Obamacare Will Add 3.8% Tax on Income from Home Sales and RentalsSubmitted by indpr on Thu, 10/14/2010 - 00:21
In a shock development which will further depress the housing market, it has been revealed that health care reform will add a 3.8% tax on income from home sales and home rentals as part of the extra tax on “unearned income” specified in the health care bill.
The extra tax will come into effect in 2013 and is calculated by imposing the tax on “unearned income” above a certain threshold which will include income from any source for which the recipient is not directly working.
This includes interest received on a savings account, dividends from stocks, rental income, social security income, unemployment checks, child support, and income from home sales.
This tax is supposed to target the well-off sector of the population with a threshold of $250,000 in unearned income, but it could just as easily hit middle-class income families who sell a house in that price range — even if they only have the “money for a day.”

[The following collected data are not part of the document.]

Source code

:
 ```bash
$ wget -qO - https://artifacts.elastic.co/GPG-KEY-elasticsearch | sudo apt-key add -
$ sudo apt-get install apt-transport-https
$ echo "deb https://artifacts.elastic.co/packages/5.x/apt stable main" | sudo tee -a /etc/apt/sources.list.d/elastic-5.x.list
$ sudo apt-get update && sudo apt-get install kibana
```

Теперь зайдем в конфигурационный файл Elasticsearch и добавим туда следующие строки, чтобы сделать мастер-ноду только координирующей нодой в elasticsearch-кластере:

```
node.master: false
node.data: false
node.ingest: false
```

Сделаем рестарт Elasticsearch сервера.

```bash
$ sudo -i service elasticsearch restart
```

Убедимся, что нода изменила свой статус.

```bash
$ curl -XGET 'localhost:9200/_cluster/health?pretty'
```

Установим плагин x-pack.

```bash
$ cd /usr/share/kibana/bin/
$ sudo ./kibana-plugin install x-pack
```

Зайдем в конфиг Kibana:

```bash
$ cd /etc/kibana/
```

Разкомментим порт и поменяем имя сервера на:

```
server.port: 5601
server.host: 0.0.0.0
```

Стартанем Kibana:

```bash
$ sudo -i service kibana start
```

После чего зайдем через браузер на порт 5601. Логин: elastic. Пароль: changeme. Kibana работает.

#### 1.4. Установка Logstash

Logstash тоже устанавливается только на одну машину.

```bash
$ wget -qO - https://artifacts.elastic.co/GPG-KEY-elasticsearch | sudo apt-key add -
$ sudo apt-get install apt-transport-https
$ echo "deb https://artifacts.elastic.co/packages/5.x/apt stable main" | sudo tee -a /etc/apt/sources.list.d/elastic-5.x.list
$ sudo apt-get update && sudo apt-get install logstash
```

Furthermore, the tax is not indexed to inflation which means that year by year more and more people will become included under its provisions.
The tax is amongst 19 other new taxes which will result from the “healthcare revolution.”
According to a review published earlier this year, the additional taxes and penalties will shortly be implemented:
- Individuals will pay a yearly penalty of $695, or up to 2.5 percent of their annual income, if they cannot show they have purchased a government-approved health policy.
- Families will pay a yearly penalty of $347 per child, up to $2,250 per family, if parents cannot show they have purchased a government-approved policy.
- Business owners with more than 50 employees must buy government-acceptable health coverage or pay a yearly penalty of $2,000 per employee if at least one employee receives a tax credit.
- Starting in 2018, the bill will impose a 40 percent annual tax on health care plans valued at $10,200 for individuals and $27,500 for families.
- The bill will require single people earning $200,000 or more and couples earning $250,000 or more to pay an additional 0.9 percent in Medicare taxes.
- The bill also creates a new 2.9 percent tax on medical aid devices.
- The bill also imposes a 10 percent tax on services at tanning salons.
Business owners will collect the tax from customers and send it to the federal government. This appears to be the first federal sales tax in the United States.
The taxation regime will be enforced by 16,500 new auditors, agents, and investigators attached to the Internal Revenue Service.
The program is clearly designed to punish what has been designated as “the haves” and redistribute income to the “have nots.”